5. The transdermal treatment system according to any one of claims 1 to 4, wherein the at least one solubilizer is selected from the group consisting of polyvinylpyrrolidone, lauric acid, caprylic acid, polyethylene glycol monolaurate, PEG-6 monoesters and diesters of oleic acid, polyethylene glycol dodecyl ether / polyoxyethylene (4) lauryl ether, and polyvinylcaprolactam- / polyvinyl acetate- / polyethylene glycol-copolymer.

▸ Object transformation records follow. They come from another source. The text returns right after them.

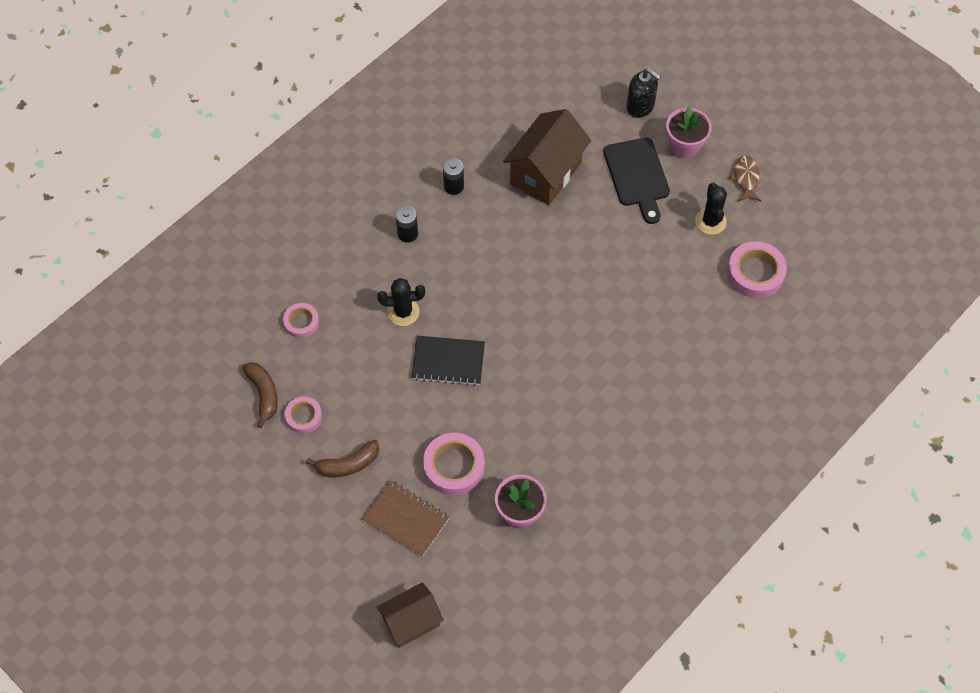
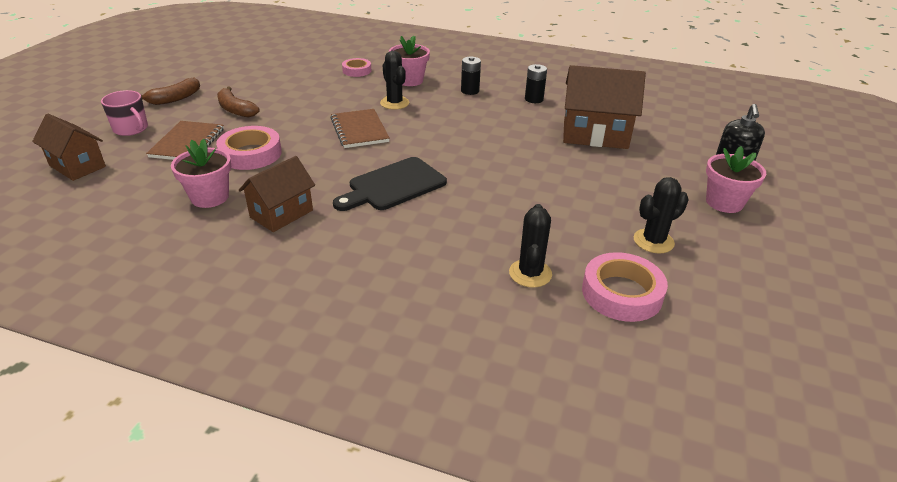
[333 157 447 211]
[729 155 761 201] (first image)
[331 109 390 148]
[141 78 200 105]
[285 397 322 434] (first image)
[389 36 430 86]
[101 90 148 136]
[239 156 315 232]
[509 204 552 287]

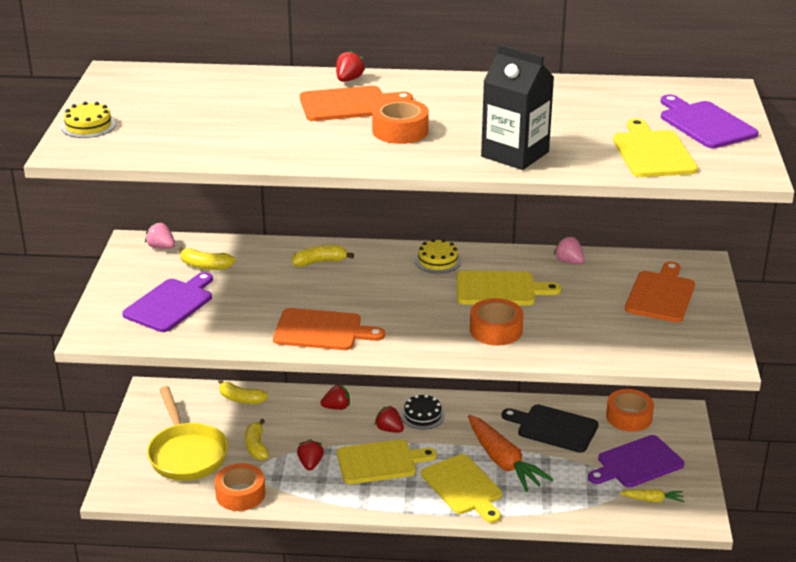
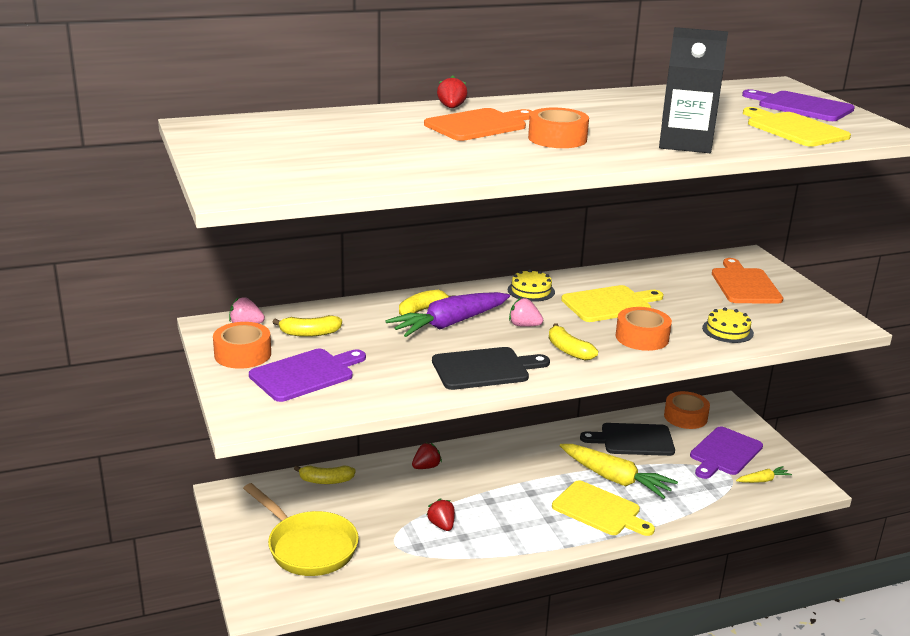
[702 307 754 343]
[509 298 543 327]
[249 349 366 402]
[432 347 550 390]
[401 394 445 429] (first image)
[375 406 404 433] (first image)
[560 444 678 499]
[549 323 598 361]
[337 439 437 484] (first image)
[213 322 271 369]
[385 292 510 337]

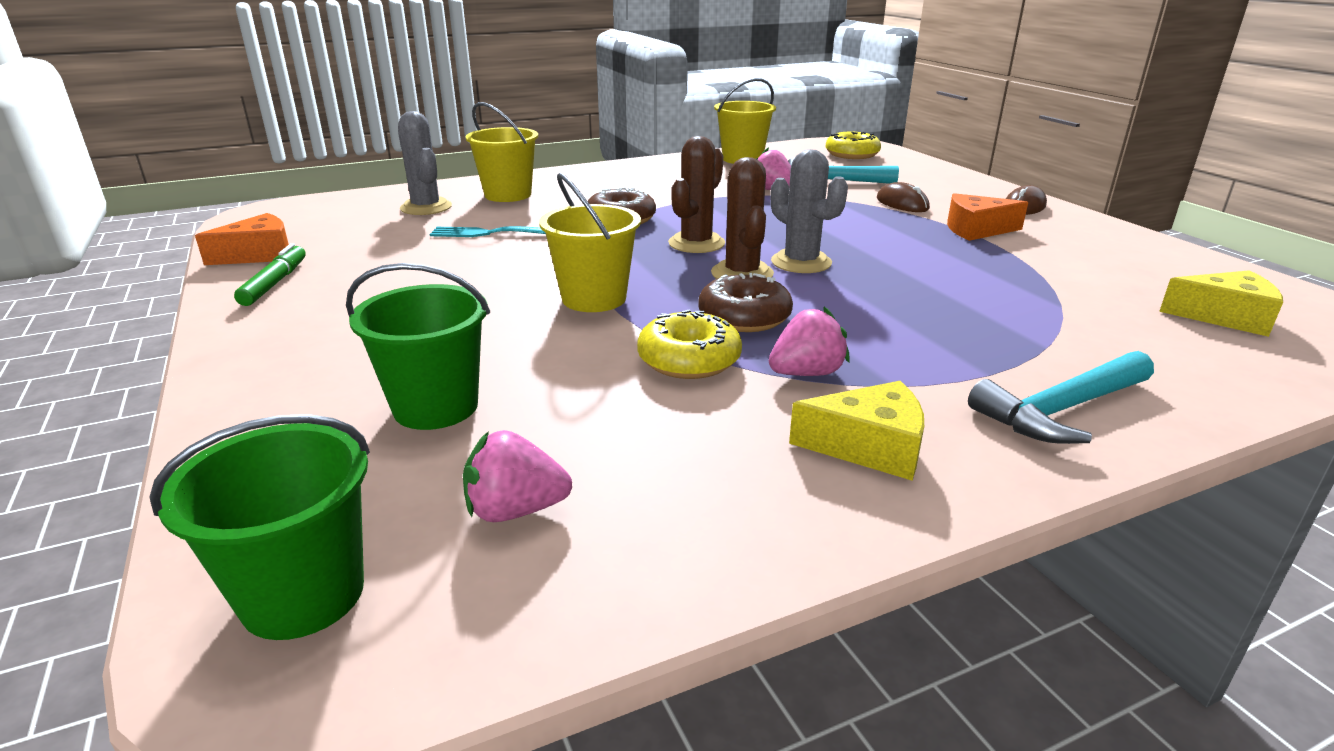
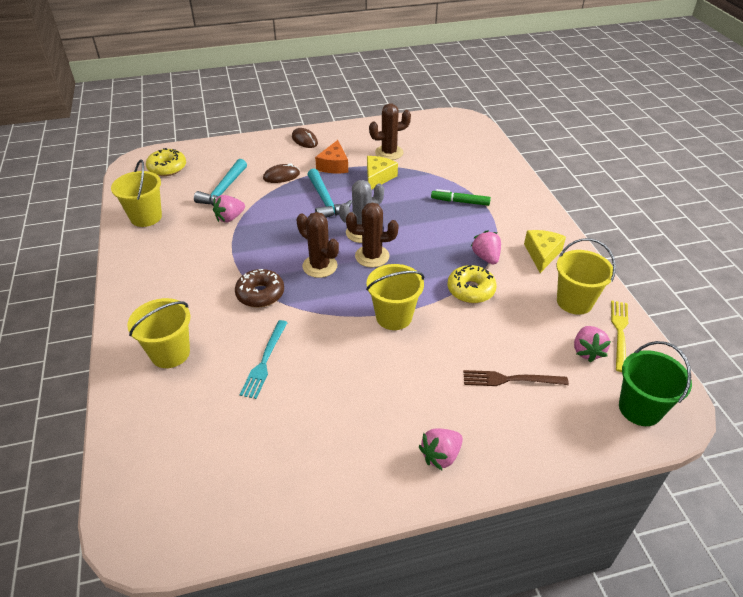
[398 111 452 215] (first image)
[195 213 289 265] (first image)
[431 189 491 206]
[463 370 569 386]
[367 156 398 190]
[698 273 793 332] (first image)
[307 168 352 218]
[369 103 411 160]
[557 238 616 315]
[611 300 628 372]
[419 429 463 470]

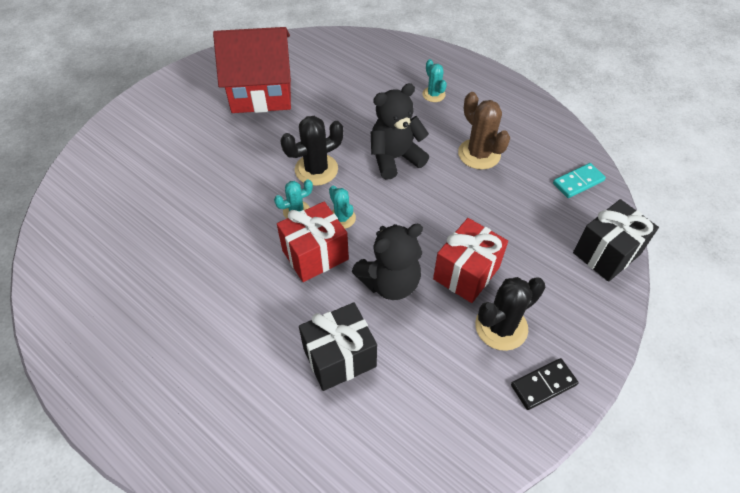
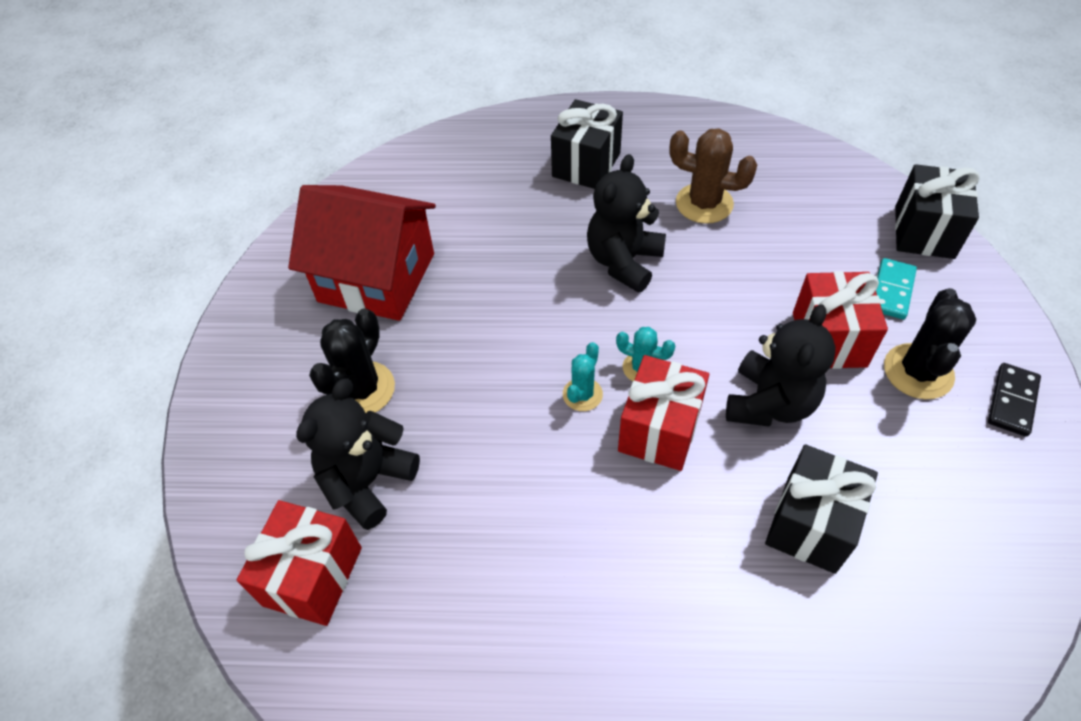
[288 185 436 321]
[551 99 623 189]
[309 308 395 413]
[876 258 917 319]
[296 378 420 530]
[237 500 362 626]

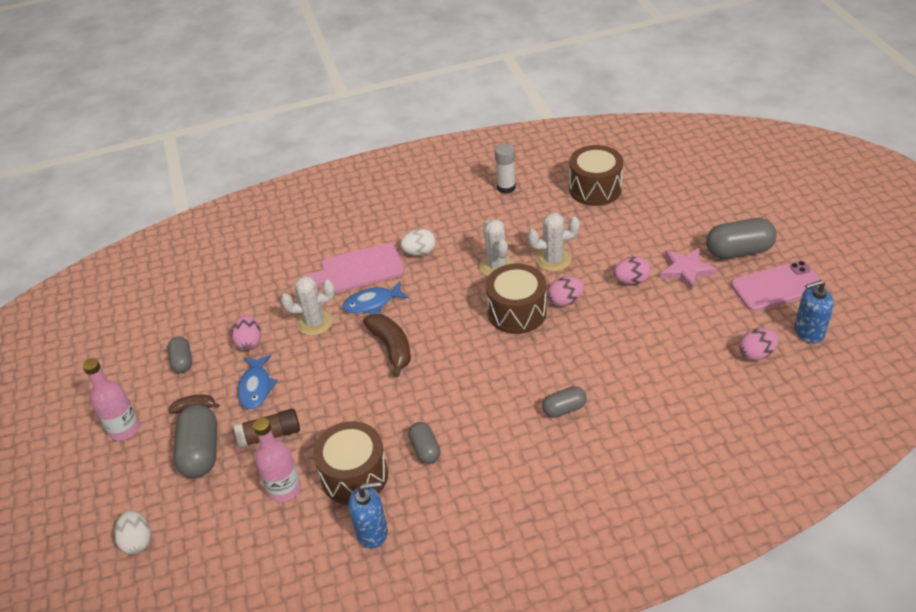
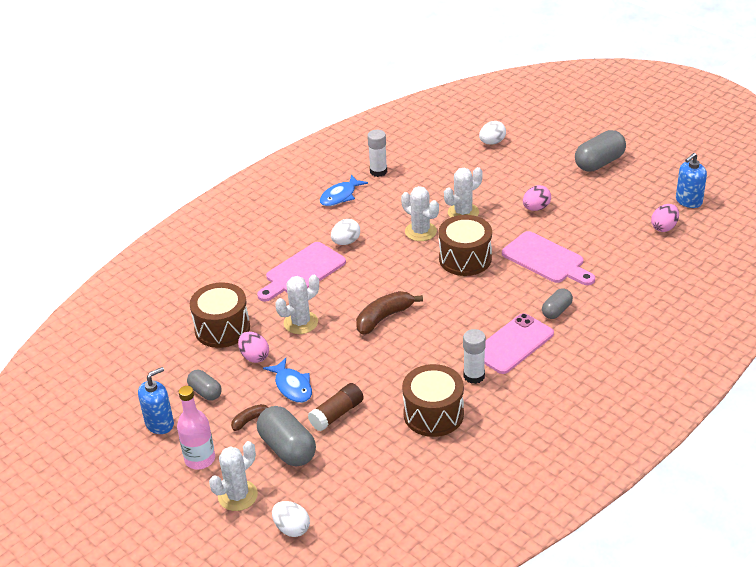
[190 282 250 348]
[660 248 717 291] (first image)
[485 313 554 374]
[548 277 584 307] (first image)
[320 175 368 206]
[356 291 423 335]
[253 418 301 502] (first image)
[463 329 486 384]
[138 367 174 434]
[479 121 506 144]
[502 231 595 285]
[209 441 258 511]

6. The percutaneous treatment system according to any one of claims 1 to 5, wherein the at least one solubilizing agent is present in an amount of 0.1 to 12% by weight based on the total weight of the at least one adhesive layer.
7. The transdermal treatment system according to any one of claims 1 to 6, wherein the transdermal treatment system does not contain a compound having an HLB of 6 or higher.
8. A transdermal treatment system according to any one of claims 1 to 7, further comprising at least one antioxidant.
9. A method for preparing a transdermal treatment system according to any one of claims 1 to 8: a) A step of preparing a mixture comprising at least two polysiloxane polymers, at least one tetrahydrocannabinol, at least one solubilizer, and propylene glycol as a permeation enhancer; b) The step of placing the mixture from a) on top of the protective layer that is to be removed before use, c) A method comprising the step of placing an active drug-impermeable backing layer on top of the layer of mixture prepared in step b).
10. A transdermal treatment system according to any one of claims 1 to 8, for use as a pharmaceutical product.